### ACTIVITY LIST
1 > Using the festival review, answer each question below on its own line.
(a) On what date did the second day of M for Montréal take place?
(b) At which venue did Folly and the Hunter play?
(c) What is the title of Folly and the Hunter's debut album?
2 > Reproduce the festival review word for word between "The second day" and "of the day.", inclusive.
3 > Carry on writing the festival review of the second day of M for Montréal, picking up after its final sentence.

### EXTRACT
M For Montréal Day 2: MacDeMarco, PS I Love You, Memoryhouse, Young Galaxy, No Joy, and More | Under the Radar Magazine Under the Radar | Music Blog for the Indie Music Magazine
Friday, December 1st, 2023  

Mac DeMarco and his girlfriend Kiki

Folly and the Hunter, M For Montréal, No Joy, Mac DeMarco, PS I Love You, Young Galaxy, Ain’t No Love, Whitehorse

M For Montréal Day 2: MacDeMarco, PS I Love You, Memoryhouse, Young Galaxy, No Joy, and More, November 15th, 2012

Dec 06, 2012 Whitehorse Photography by Kyle Lemmon Bookmark and Share

The second day of M for Montréal primarily featured more local acts for delegates at intimate showcases. Mac DeMarco, PS I Love You, Memoryhouse, No Joy, Folly and the Hunter, Whitehorse, Ain’t No Love, and Young Galaxy were the highlights of the day.

The indie-folk sextet Folly and the Hunter started the afternoon right at Petit Campus. The band’s second album will be released in 2013, so there was a pleasant mix of brand new material and tunes from the band’s underappreciated debut from earlier this year, Residents. Energetic festival programmer Mikey Bernard described the group as Arcade Fire meets Sufjan Stevens in his introduction. Although the extremely young collective has the multi-instrumental chops of Sufjan’s band, they didn’t have quite the uplift one would expect from Montréal’s biggest contemporary export. That being said, Folly’s tunes have beautiful double (or triple) harmonies and the quiet drums and guitars can get a little stormy from time to time. Songs such as the banjo-led “Folly,” or the crisp, semi-classical “Sur Jeanne-Mance,” were pleasing to the ears and the slightly sleep-deprived crowd seemed to enjoy themselves.

### MATERIAL PROVIDED
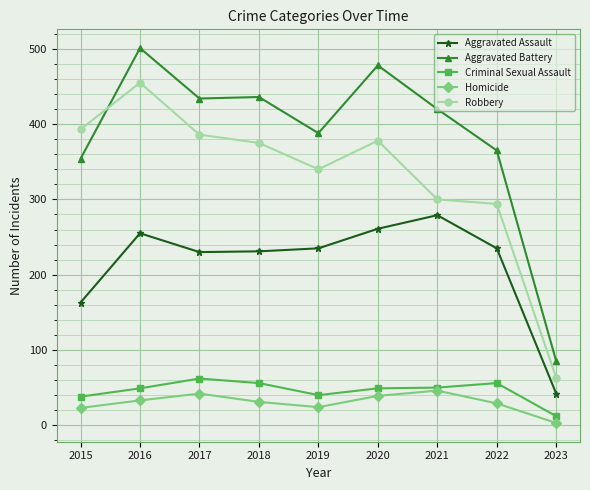

What are all the series names shown in the legend?

Aggravated Assault, Aggravated Battery, Criminal Sexual Assault, Homicide, Robbery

### RESULTS BY TASK
1 >
(a) November 15th, 2012
(b) Petit Campus
(c) Residents

2 >
The second day of M for Montréal primarily featured more local acts for delegates at intimate showcases. Mac DeMarco, PS I Love You, Memoryhouse, No Joy, Folly and the Hunter, Whitehorse, Ain’t No Love, and Young Galaxy were the highlights of the day.

3 >
Next on the docket for this Thursday afternoon was the husband-wife duo Whitehorse. Melissa McClelland and Luke Douchet were impeccably dressed as they walked out on the Petit Campus stage. The small crowd assembled in front of them soon realized there was some fiery grit behind their knotted guitarwork, looping riffs, and stomp box percussion. The Spaghetti Western rockers from their new album The Fate of the World Depends on This Kiss hit the slowly ballooning crowd like a spur to the side.

Lively R&B/hip-hop foursome Ain’t No Love headlined the Café Campus venue with loads of aplomb. The rapping was fierce and sharp throughout the gig and singer Saidah Conrad had some truly soulful moments. The group was all smiles on stage and that energy kept the audience dancing (or at least tapping a few toes).

After the delegates refueled at dinner, they were ready for CMJ Music Marathon’s psychedelic and garage-rock night-filled night at Sala Del Rossa. There was also some gauzy dream-pop via Seattle’s Memoryhouse at the Bumbershoot stage. Shuttles drove up Saint-Laurent once again to the musical havens.

Shoegaze and grunge revisionists No Joy stormed out of the gate at Sala Del Rossa. Best Coast’s Bethany Cosentino championed the group’s fuzzy and reverb-filled tunes a few years ago and her effusive adoration for the group is warranted. These ladies (and man) rocked in front of a video backdrop of a Degrassi Junior High episode, which was slowed down by a third. The ladies’ rough-and-ready mélange of flannel rock and My Bloody Valentine/Nirvana/Dinosaur Jr. worship hit hard.

Young Galaxy, from Vancouver, played afterwards. The band recently wrapped recording their third LP in Sweden with Studio’s Dan Lissvik and we got a foretaste of those tracks. Like 2011’s Shapeshifting, there are heavy ‘80s synth-pop influences at work here and singer Catherine McCandless has an Annie Lennox-esque stage presence that could be felt all the way from the barstools. I’ve always thought this capable group needed more respect and M for Montréal’s spotlight helped reassure that thought.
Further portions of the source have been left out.